Flu: Lessons we have to learn

NOW that the H1N1 swine-flu outbreak appears to be waning, it’s time to draw important lessons from what happened.

First, the pronouncements from the World Health Organization, a United Nations agency, were disappointing. Most flu and public-health experts consider the WHO’s decision last week to raise the pandemic flu threat to Level 5, “Pandemic Imminent,” to have been alarmist and unwarranted.

The “imminence” of a pandemic pushed governments and individuals into unwise, drastic decisions: unnecessary school, business and event closings and purchases of anti-flu drugs on the Internet (as often as not, a source of counterfeits). Many media images showed people wearing the wrong kinds of masks: Those with pores small enough to filter out flu virus are “N95 respirators,” used for working around fiberglass or wood dust.

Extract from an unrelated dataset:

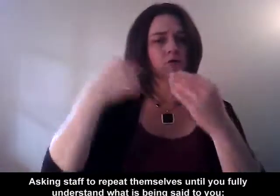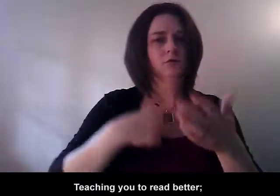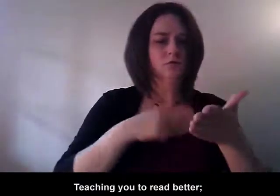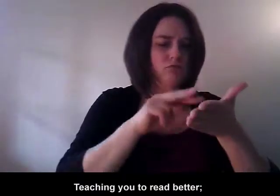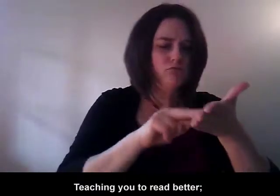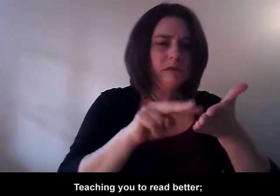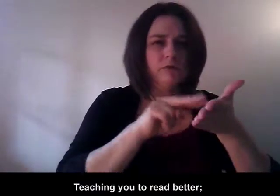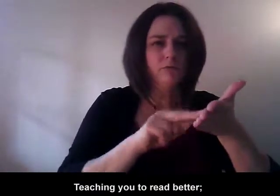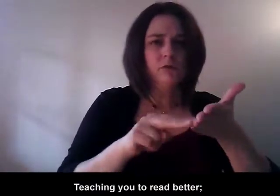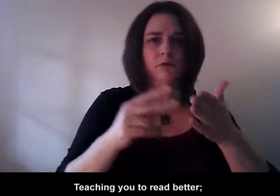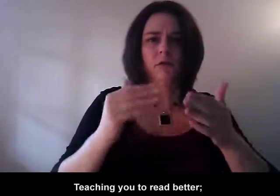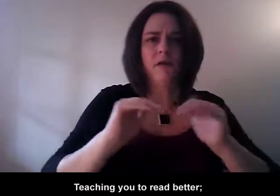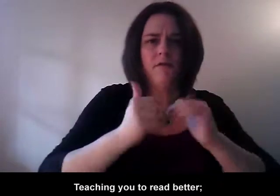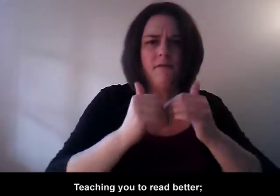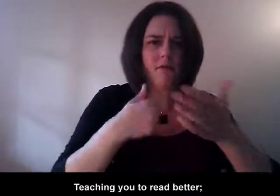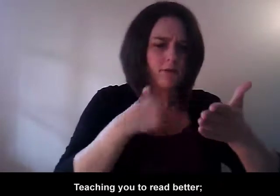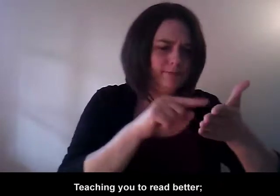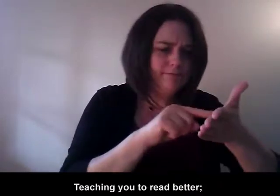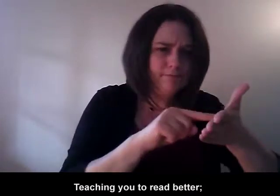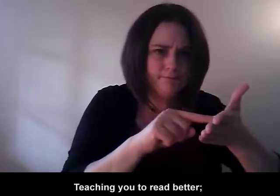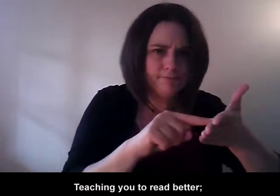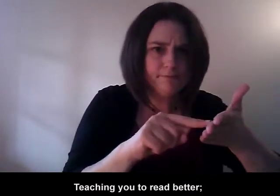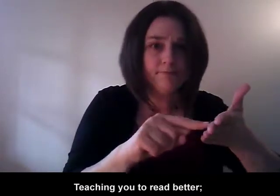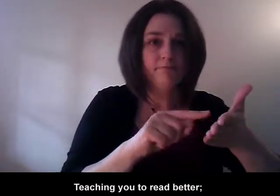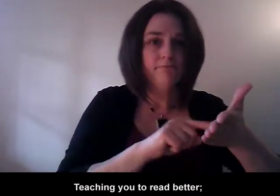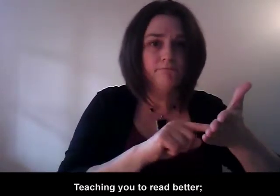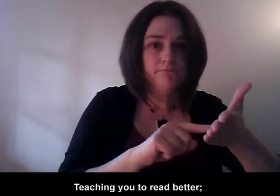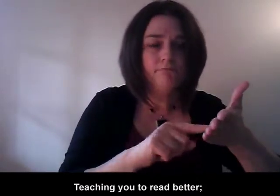Teaching you to read better. Teaching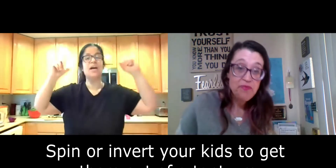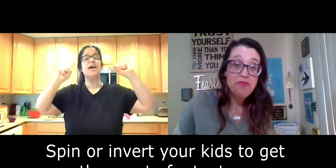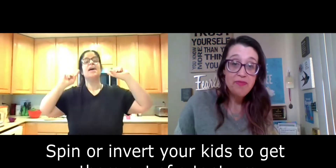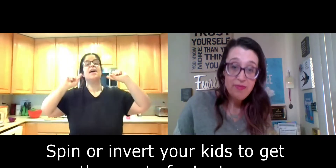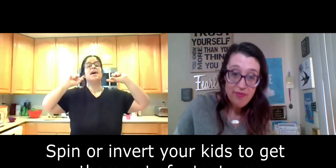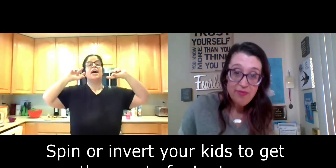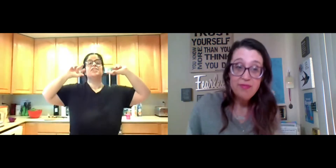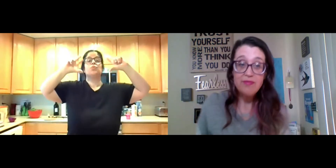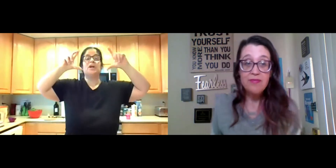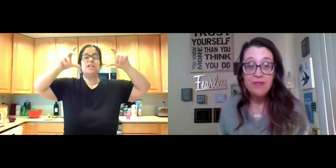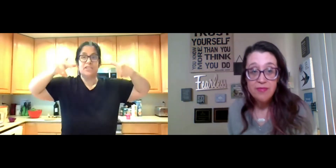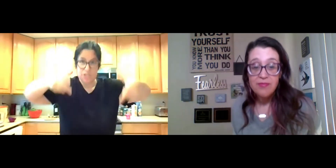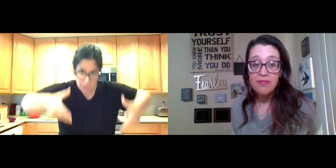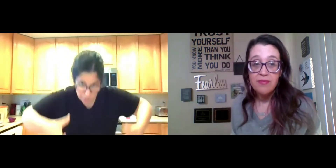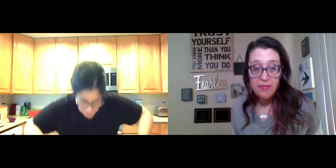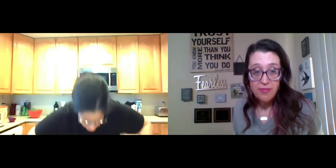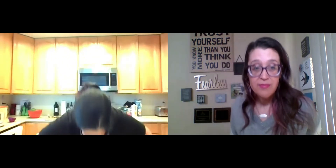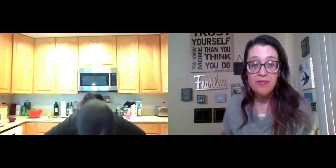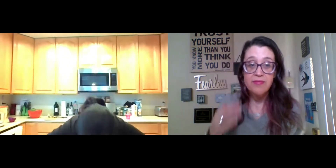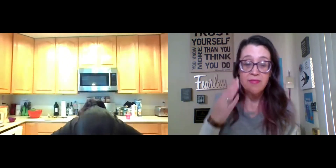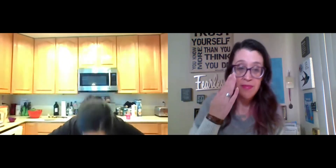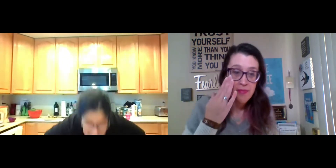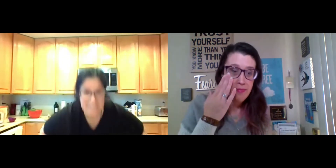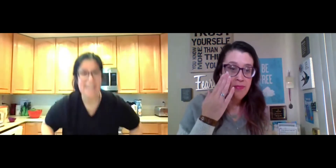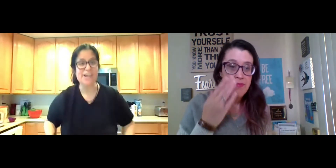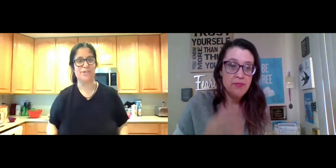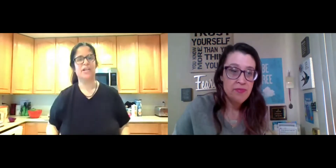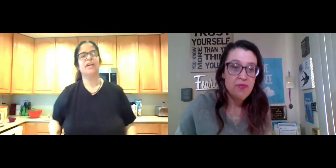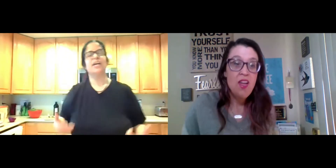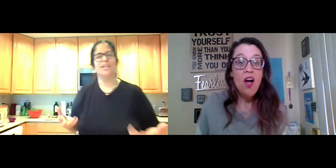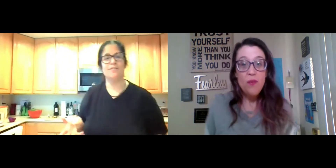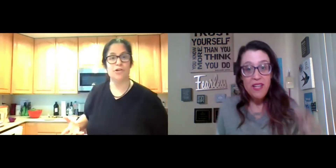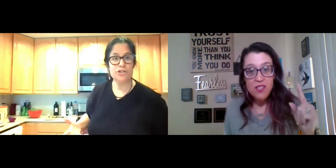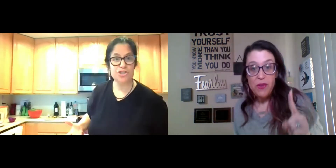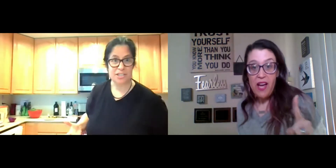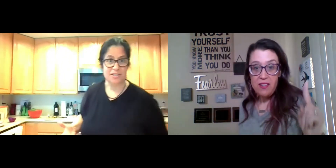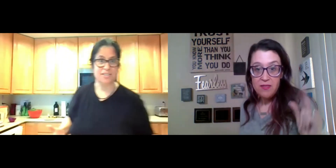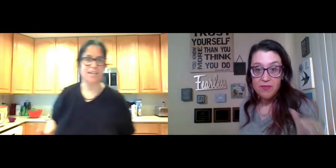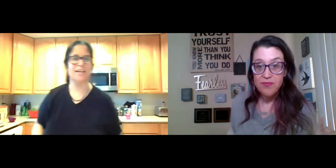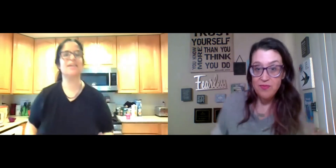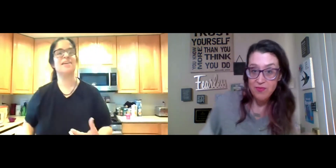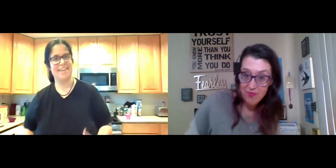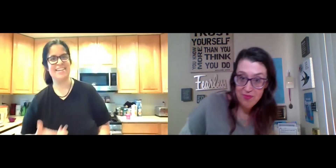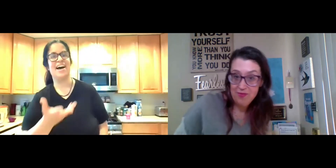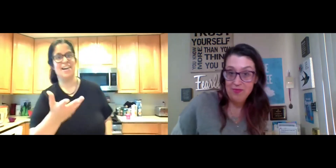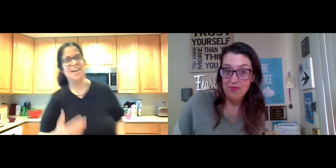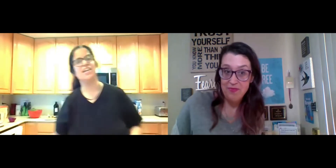cortisol as well as turning them upside down. Inversions.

But flawed decision-making is typical of the WHO, a scientifically mediocre, unaccountable and self-serving organization whose leadership is based on a kind of international affirmative action instead of merit. The WHO may be well-equipped to perform and report worldwide surveillance, but its policy role should be limited.

Second, the media were for the most part unhelpful. Applying the ethic “If it bleeds, it leads,” they hyped the story breathlessly, omitting necessary context….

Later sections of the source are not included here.